- **Task prompt**: If a line in the records below contains the word "firm", copy it out.

Records from a data source:
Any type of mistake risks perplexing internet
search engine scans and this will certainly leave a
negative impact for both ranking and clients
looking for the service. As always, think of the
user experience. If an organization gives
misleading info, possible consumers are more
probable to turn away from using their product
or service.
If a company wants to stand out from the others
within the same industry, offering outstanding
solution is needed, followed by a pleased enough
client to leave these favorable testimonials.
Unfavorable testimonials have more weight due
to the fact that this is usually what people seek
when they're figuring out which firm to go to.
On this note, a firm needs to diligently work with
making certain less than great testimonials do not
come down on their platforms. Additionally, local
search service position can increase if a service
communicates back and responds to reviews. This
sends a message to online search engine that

- **Response box**:
when they're figuring out which firm to go to.
On this note, a firm needs to diligently work with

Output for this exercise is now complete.